What’s are publishers’ prospects for PS as principals? For the 80-90% of the display inventory out there, who’s looking at the screen is far more valuable than what’s on the screen. This, in combination with the reality that non-search digital media is still too expensive to transact, makes PS’s machine- and data-driven methods especially attractive.”

Rajeev Goel, CEO, PubMatic

“Programmatic selling removes artificial boundaries between ‘premium context’ and ‘remnant’ inventory.  Instead of letting ads go unsold, they are enhanced with first and third party data to create audience segments advertisers desire. Real Time Bidding enables publishers to respond to instantaneous market demand. Through private marketplaces, another solution used in programmatic selling, publishers can engage in one-to-one sales with their best customers. Also, with programmatic selling, a publisher looks at the range of information on all ads sold, and efficiently manages all direct and indirect sales channels to maximize revenues. While programmatic was developed initially for agencies and advertisers, programmatic selling creates significant value and revenue growth for publishers. Putting a holistic programmatic sales strategy in place right now is essential for every publisher.”

Jonathon Shaevitz, CEO, Maxifier

“In the ad tech arms race, most of the fire power is in the hands of the buy side so the emergence of programmatic selling technologies would begin to give the publishers some new weapons to address the imbalance. For me ‘programmatic’ simply means ‘making things easier via technology’, irrespective if this is on the buy or sell side. Most importantly, programmatic selling should not be seen as simply RTB. The buying, delivery and execution of a directly sold campaign is notoriously inefficient so focus should be on solving this problem. Programmatic selling needs to move some of the margin from intermediaries to the publishers.  It should harness technology to save time, automate processes, removing complexities, and ensure the whole process runs more smoothly, while helping buyers and sellers deliver better performance.

When it comes to programmatic premium selling, you need to choose your technology wisely. The needs of premium are different from the needs of remnant, so the technologies developed for monetizing low value inventory cannot become technologies for helping sell high-value, guaranteed premium inventory.”

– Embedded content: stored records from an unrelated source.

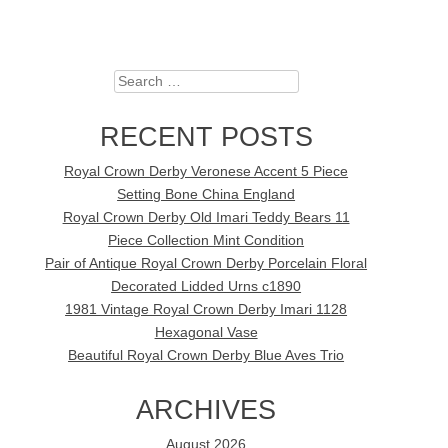
Search
RECENT POSTS
Royal Crown Derby Veronese Accent 5 Piece
Setting Bone China England
Royal Crown Derby Old Imari Teddy Bears 11
Piece Collection Mint Condition
Pair of Antique Royal Crown Derby Porcelain Floral
Decorated Lidded Urns c1890
1981 Vintage Royal Crown Derby Imari 1128
Hexagonal Vase
Beautiful Royal Crown Derby Blue Aves Trio
ARCHIVES
August 2026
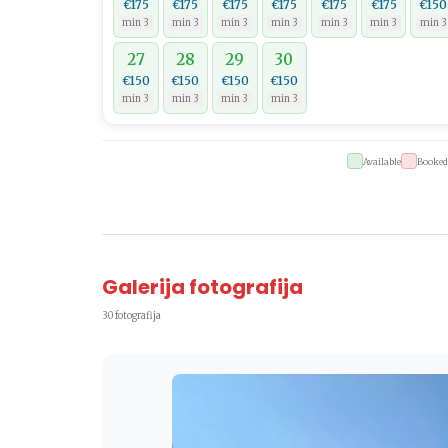
€175
€175
€175
€175
€175
€175
€150
min 3
min 3
min 3
min 3
min 3
min 3
min 3
27
28
29
30
€150
€150
€150
€150
min 3
min 3
min 3
min 3
Available
Booked
Galerija fotografija
30 fotografija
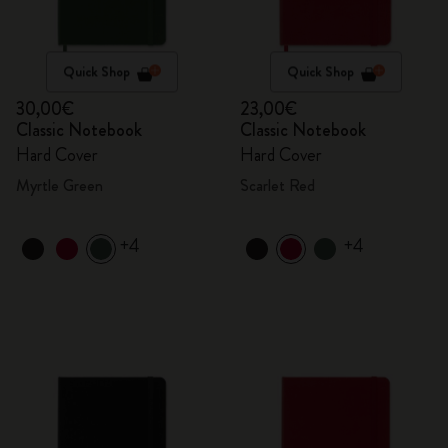
Quick Shop
Quick Shop
30,00€
23,00€
Classic Notebook
Classic Notebook
Hard Cover
Hard Cover
Myrtle Green
Scarlet Red
+4
+4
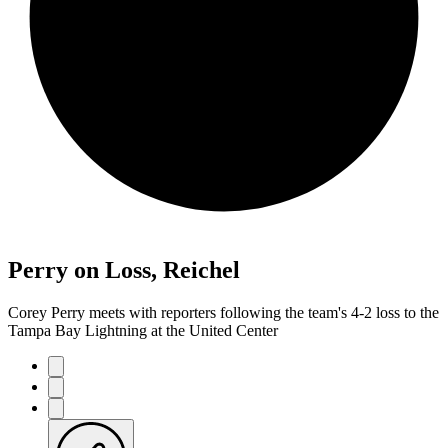
Perry on Loss, Reichel
Corey Perry meets with reporters following the team's 4-2 loss to the
Tampa Bay Lightning at the United Center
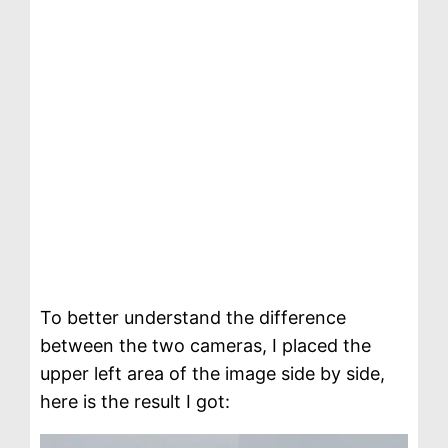
To better understand the difference
between the two cameras, I placed the
upper left area of ​​the image side by side,
here is the result I got:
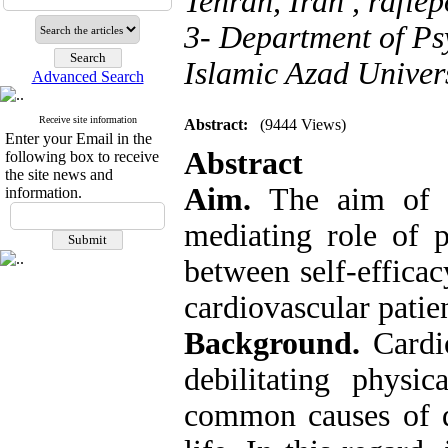
Tehran, Iran ,
rafie
3- Department of P
Islamic Azad Univer
Advanced Search
Receive site information
Abstract:
(9444 Views)
Enter your Email in the
Abstract
following box to receive
the site news and
Aim.
The aim of t
information.
mediating role of p
between self-efficac
cardiovascular patien
Background.
Cardio
debilitating physi
common causes of de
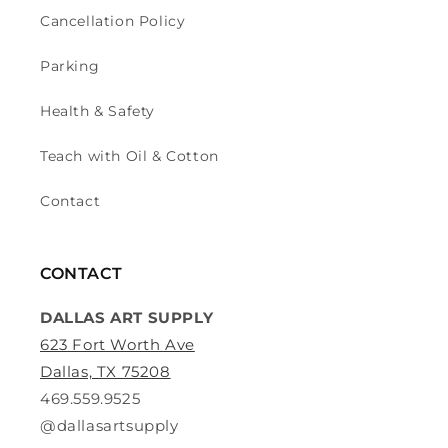
Cancellation Policy
Parking
Health & Safety
Teach with Oil & Cotton
Contact
CONTACT
DALLAS ART SUPPLY
623 Fort Worth Ave
Dallas, TX 75208
469.559.9525
@dallasartsupply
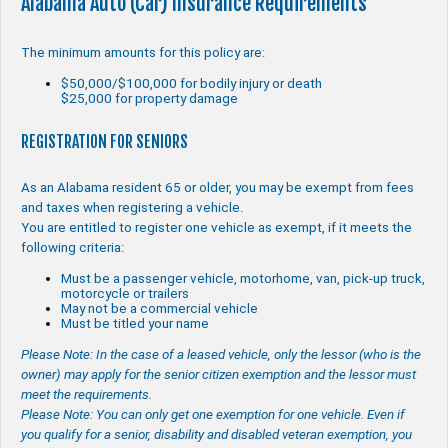
Alabama Auto (Car) Insurance Requirements
The minimum amounts for this policy are:
$50,000/$100,000 for bodily injury or death
$25,000 for property damage
REGISTRATION FOR SENIORS
As an Alabama resident 65 or older, you may be exempt from fees
and taxes when registering a vehicle.
You are entitled to register one vehicle as exempt, if it meets the
following criteria:
Must be a passenger vehicle, motorhome, van, pick-up truck,
motorcycle or trailers
May not be a commercial vehicle
Must be titled your name
Please Note: In the case of a leased vehicle, only the lessor (who is the
owner) may apply for the senior citizen exemption and the lessor must
meet the requirements.
Please Note: You can only get one exemption for one vehicle. Even if
you qualify for a senior, disability and disabled veteran exemption, you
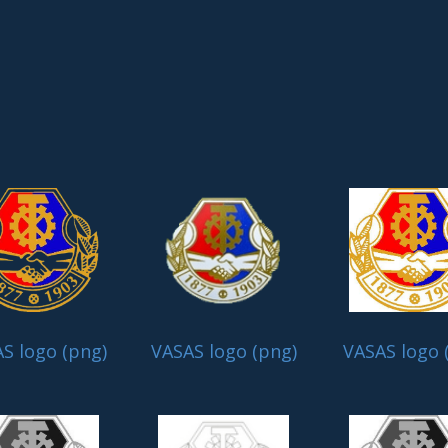
S logo (png)
VASAS logo (png)
VASAS logo 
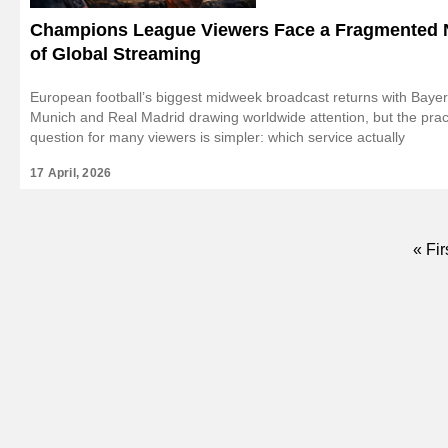
Champions League Viewers Face a Fragmented 
of Global Streaming
European football’s biggest midweek broadcast returns with Baye
Munich and Real Madrid drawing worldwide attention, but the prac
question for many viewers is simpler: which service actually
17 April, 2026
First
« Fir
pag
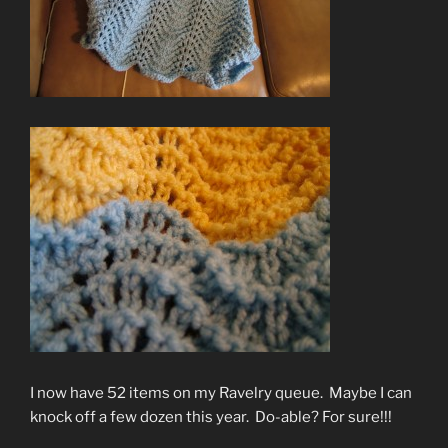
I now have 52 items on my Ravelry queue. Maybe I can
knock off a few dozen this year. Do-able? For sure!!!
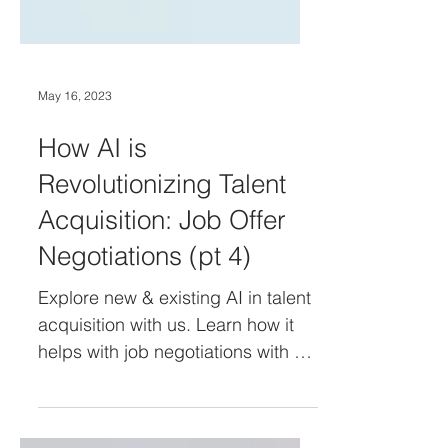
May 16, 2023
How AI is
Revolutionizing Talent
Acquisition: Job Offer
Negotiations (pt 4)
Explore new & existing AI in talent
acquisition with us. Learn how it
helps with job negotiations with AI-
Powered Assistants & Machine
Learn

Tom Shields, Founder and Chief Strategy Officer, Yieldex

“Programmatic selling is any time a publisher sells inventory without directly communicating with the buyer. Selling via exchanges fits this definition. Buyers like programmatic, because they can efficiently get scale, and commoditization drives prices down. Publishers typically don’t like it, because programmatic robs them of their ability to differentiate, and introduces more middlemen to take margin. One of the most interesting areas of ad tech innovation right now is in trying to capture the best of both programmatic and direct, to preserve publisher differentiation, but still allow efficient audience buying.”